A six-year-old boy has won the right to seek damages from a dive charter company over the death of his father.
Lex Warner, from Sutton Coldfield, West Midlands, died in 2012 during a diving expedition near Cape Wrath in Scotland.
His widow Debbie Warner sought damages from Orkney-based Scapa Flow Charters (SFC), but it was found the legal action was time-barred.
The Supreme Court in London has now ruled that her claim on behalf of her son Vincent should be allowed to proceed.
Mr Warner was preparing to dive from the MV Jean Elaine, a boat hired from SFC, when he fell on the deck.
He was helped to his feet and continued with the dive, however he got into trouble while submerged and could not be revived when helped back onboard.
Mrs Warner sought damages on behalf of herself and her son in 2015, claiming her husband’s death was the result of SFC’s negligence.
The company lodged a defence that the case was time-barred under the Athens Convention, which sets out laws on action for damages relating to the carriage of passengers at sea.

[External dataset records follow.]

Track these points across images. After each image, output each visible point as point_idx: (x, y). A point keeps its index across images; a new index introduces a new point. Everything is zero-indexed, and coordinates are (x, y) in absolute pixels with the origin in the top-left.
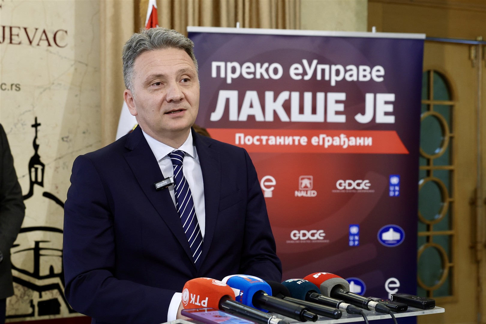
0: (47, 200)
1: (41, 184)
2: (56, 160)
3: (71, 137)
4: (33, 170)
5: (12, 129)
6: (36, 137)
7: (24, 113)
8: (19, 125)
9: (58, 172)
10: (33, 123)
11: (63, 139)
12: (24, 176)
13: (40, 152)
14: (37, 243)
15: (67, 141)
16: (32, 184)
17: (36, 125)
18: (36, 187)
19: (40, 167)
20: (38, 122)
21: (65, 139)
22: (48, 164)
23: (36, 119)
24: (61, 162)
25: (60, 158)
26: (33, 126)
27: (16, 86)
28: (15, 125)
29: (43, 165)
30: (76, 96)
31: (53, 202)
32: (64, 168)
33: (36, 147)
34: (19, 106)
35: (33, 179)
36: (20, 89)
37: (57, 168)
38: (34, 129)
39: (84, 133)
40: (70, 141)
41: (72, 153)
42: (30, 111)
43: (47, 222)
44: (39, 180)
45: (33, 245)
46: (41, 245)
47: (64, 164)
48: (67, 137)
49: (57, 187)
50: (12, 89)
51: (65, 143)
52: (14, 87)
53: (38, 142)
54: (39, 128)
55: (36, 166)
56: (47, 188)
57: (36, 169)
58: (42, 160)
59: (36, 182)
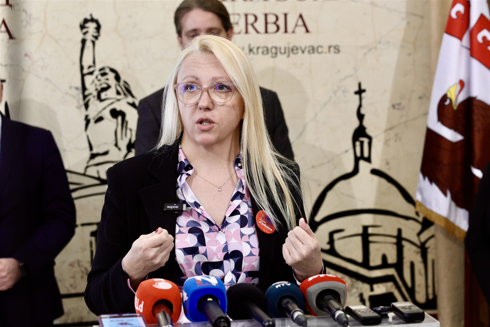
0: (376, 178)
1: (368, 160)
2: (386, 131)
3: (404, 103)
4: (358, 144)
5: (331, 97)
6: (360, 106)
7: (345, 79)
8: (340, 93)
9: (388, 146)
10: (356, 89)
11: (393, 106)
12: (347, 151)
13: (365, 123)
14: (365, 228)
15: (399, 109)
16: (357, 160)
17: (360, 92)
18: (362, 163)
19: (366, 141)
20: (363, 87)
21: (397, 107)
22: (376, 136)
23: (360, 85)
24: (392, 133)
25: (390, 129)
26: (356, 93)
27: (335, 48)
28: (335, 93)
29: (370, 138)
30: (410, 54)
31: (384, 181)
32: (396, 141)
33: (361, 117)
34: (339, 71)
35: (358, 154)
36: (339, 51)
37: (387, 142)
38: (357, 97)
39: (420, 98)
40: (404, 108)
41: (406, 122)
42: (352, 76)
43: (376, 204)
44: (366, 154)
45: (360, 231)
46: (370, 231)
47: (396, 135)
48: (399, 104)
49: (388, 163)
50: (329, 51)
51: (397, 112)
52: (332, 49)
53: (363, 111)
54: (363, 95)
55: (362, 139)
56: (376, 164)
57: (362, 143)
58: (369, 131)
59: (362, 157)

The Court of Session in Edinburgh ruled in favour of the firm, however it was decided on appeal that Vincent’s claim should be allowed to proceed.
The Supreme Court has upheld that ruling after dismissing an appeal from SFC.
Judge Lord Hodge wrote: “In agreement with the Inner House, I conclude that Mrs Warner’s claim as Vincent’s guardian is not time barred by the Athens Convention.”